Worker Service (src/worker.ts) — Processes asynchronous BullMQ jobs (projections, analytics, reconciliation). Independent scaling and resource isolation from the web service.

Deployment Topology

Web Service

Multiple stateless instances run behind a load balancer. socket.service.ts uses @socket.io/redis-adapter for horizontal WebSocket scaling — events emitted from any instance reach all connected clients via Redis Pub/Sub.

Worker Service

Multiple instances consume jobs from shared BullMQ queues via job-manager.service.ts. Redis ensures job durability across worker crashes. Per-queue concurrency controls resource utilization.

Horizontal Scaling

Concern	Strategy
API & WebSockets	Stateless web instances + Redis adapter for Socket.IO
Background Jobs	Multiple worker instances + BullMQ load distribution
Resource Isolation	Web and worker processes are separate — heavy projections never block API latency

Persistence Topology

Store	Role	Configuration
PostgreSQL	Canonical data store	Managed (RDS/Neon), strong consistency, JSONB support. `database.service.ts` manages connections with serverless retry logic
Redis (API Cache)	Response caching, rate limiting, distributed locks	`volatile-ttl` eviction policy via `cache.service.ts`
Redis (BullMQ/WS)	Job queues, Socket.IO adapter	`noeviction` policy — strict separation prevents eviction conflicts
AWS S3	Blob storage	Journal photos, analytics reports, database backups via `s3.service.ts`

Key insight: The architecture strictly separates Redis instances for API caching (volatile-ttl) and durable job queues (noeviction) to prevent eviction policy conflicts and ensure data integrity for background jobs.

Application Architecture

The backend follows a four-layer architecture with cross-cutting concerns spanning multiple layers.

graph TD
    Client["Client (Mobile/Web)"]

    subgraph BM["Backend Monolith"]
        A[1. API Layer] --> B[2. Services Layer]
        B --> C[3. Repositories Layer]
        C --> D[4. Persistence Layer]
    end

    Client -- HTTP/WS --> A

    subgraph CC["Cross-Cutting Concerns"]
        Security(Security)
        Observability(Observability)
        Config(Configuration)
        Async(Async Processing)
        Realtime(Realtime Comm.)
    end

    A -- "Cross-Cutting" --> Security
    A -- "Cross-Cutting" --> Observability
    B -- "Cross-Cutting" --> Async
    B -- "Cross-Cutting" --> Realtime
    C -- "Cross-Cutting" --> Observability

    D -- "Data Storage" --> PostgreSQL[(PostgreSQL)]
    D -- "Cache/Queues" --> Redis[(Redis)]
    D -- "Blob Storage" --> S3[(S3)]

API Layer

Located in code-snippets/api/v1/, this layer handles incoming requests, applies cross-cutting concerns, and routes to business logic.

§ Source data:
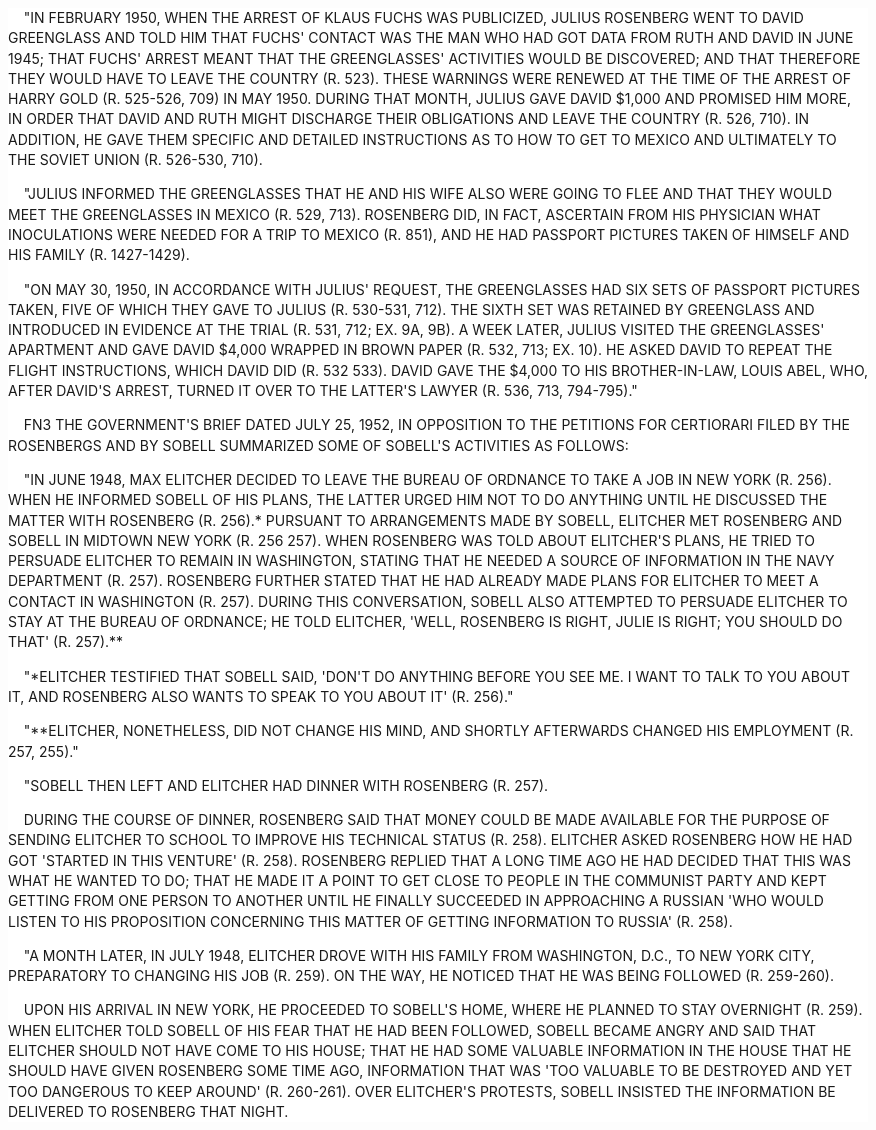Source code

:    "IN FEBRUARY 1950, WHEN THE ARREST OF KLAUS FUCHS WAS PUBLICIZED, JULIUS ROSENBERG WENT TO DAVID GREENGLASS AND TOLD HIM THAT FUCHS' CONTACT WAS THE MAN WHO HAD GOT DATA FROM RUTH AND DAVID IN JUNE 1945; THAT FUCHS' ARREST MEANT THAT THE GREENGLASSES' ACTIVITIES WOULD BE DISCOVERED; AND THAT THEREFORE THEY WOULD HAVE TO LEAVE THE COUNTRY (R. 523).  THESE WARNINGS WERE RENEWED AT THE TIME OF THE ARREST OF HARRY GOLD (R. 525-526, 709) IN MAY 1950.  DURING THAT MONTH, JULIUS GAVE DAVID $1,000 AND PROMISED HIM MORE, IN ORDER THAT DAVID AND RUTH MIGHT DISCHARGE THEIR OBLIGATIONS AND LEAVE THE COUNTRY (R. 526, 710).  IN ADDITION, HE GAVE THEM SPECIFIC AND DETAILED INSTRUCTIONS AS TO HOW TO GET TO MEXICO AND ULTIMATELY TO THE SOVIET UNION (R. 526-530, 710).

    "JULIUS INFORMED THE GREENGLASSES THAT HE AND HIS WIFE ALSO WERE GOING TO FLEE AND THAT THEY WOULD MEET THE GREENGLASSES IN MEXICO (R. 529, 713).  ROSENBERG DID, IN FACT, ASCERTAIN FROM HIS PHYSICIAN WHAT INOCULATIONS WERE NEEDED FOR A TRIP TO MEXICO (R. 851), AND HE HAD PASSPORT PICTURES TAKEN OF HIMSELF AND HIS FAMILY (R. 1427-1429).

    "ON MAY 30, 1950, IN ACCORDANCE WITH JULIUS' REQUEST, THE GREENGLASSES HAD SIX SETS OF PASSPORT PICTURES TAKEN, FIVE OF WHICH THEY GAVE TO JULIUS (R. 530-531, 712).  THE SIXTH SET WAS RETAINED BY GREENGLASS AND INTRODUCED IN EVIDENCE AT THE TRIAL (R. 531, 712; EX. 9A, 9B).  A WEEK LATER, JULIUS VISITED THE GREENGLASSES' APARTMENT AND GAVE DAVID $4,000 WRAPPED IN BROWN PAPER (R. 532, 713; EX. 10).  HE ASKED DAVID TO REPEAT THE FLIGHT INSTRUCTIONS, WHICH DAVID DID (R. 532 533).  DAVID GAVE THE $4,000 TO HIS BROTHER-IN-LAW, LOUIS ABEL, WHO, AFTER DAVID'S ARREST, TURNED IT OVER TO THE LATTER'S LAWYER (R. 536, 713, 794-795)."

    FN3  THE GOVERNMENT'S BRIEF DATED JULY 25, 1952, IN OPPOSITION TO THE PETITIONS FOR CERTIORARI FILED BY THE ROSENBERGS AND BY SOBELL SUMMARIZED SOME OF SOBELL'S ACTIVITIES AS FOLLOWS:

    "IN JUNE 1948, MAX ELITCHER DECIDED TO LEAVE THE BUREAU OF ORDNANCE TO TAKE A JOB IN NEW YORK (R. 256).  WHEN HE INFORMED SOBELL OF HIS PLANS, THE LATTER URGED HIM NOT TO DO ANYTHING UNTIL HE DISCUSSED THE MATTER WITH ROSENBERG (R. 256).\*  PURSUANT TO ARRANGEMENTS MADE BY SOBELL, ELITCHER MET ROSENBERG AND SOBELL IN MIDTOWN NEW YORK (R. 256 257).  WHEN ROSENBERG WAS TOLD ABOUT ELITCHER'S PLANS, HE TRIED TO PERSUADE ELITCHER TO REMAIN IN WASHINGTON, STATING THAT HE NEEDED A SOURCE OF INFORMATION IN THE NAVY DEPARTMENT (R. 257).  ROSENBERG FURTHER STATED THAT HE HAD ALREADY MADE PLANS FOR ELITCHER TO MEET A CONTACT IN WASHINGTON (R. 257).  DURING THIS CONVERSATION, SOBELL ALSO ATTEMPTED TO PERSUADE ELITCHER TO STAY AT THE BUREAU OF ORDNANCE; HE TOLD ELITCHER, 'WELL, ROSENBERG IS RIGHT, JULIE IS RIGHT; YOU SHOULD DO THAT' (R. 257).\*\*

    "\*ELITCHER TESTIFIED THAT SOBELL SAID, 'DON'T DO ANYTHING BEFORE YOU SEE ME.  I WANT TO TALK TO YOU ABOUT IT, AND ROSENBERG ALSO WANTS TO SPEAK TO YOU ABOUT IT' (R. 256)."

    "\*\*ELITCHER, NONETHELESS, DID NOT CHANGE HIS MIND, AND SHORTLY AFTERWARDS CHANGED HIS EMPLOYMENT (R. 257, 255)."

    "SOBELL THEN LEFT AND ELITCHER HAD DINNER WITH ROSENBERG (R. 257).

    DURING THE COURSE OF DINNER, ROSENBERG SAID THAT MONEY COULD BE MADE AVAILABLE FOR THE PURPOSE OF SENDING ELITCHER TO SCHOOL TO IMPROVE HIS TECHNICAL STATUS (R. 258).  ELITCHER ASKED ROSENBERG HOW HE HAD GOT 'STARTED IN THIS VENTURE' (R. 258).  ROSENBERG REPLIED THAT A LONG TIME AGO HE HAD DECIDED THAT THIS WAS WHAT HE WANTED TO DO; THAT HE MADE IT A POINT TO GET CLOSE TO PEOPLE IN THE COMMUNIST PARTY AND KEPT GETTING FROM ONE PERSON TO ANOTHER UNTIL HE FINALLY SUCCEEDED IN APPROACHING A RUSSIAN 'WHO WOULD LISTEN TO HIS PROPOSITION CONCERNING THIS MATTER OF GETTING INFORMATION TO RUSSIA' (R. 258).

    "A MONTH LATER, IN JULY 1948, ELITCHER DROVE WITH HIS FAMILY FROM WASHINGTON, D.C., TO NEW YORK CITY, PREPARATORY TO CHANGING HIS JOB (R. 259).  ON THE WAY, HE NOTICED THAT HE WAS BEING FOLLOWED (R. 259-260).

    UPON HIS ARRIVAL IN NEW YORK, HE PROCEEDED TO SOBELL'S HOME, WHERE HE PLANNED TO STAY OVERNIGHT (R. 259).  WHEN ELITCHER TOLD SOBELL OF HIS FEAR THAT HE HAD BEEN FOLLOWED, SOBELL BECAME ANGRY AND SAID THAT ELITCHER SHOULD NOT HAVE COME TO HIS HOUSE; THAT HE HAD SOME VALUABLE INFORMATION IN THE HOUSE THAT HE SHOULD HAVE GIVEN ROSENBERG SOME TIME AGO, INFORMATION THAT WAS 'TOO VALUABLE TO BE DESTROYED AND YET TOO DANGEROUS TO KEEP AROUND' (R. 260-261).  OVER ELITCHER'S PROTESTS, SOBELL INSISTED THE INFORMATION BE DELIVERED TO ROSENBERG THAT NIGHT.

§ Exercises:
1/ In the architecture overview, which eviction policy does the Redis instance for BullMQ and WebSockets use?
2/ Format the stretch of the records from the line containing "NONETHELESS, DID NOT" through the line containing "ROSENBERG (R. 257)." as a JSON list of strings, one string per line, with blank lines omitted.

§ Answers for the exercise:
1/ It uses the `noeviction` policy.

2/
[
  "    \"\\*\\*ELITCHER, NONETHELESS, DID NOT CHANGE HIS MIND, AND SHORTLY AFTERWARDS CHANGED HIS EMPLOYMENT (R. 257, 255).\"",
  "    \"SOBELL THEN LEFT AND ELITCHER HAD DINNER WITH ROSENBERG (R. 257)."
]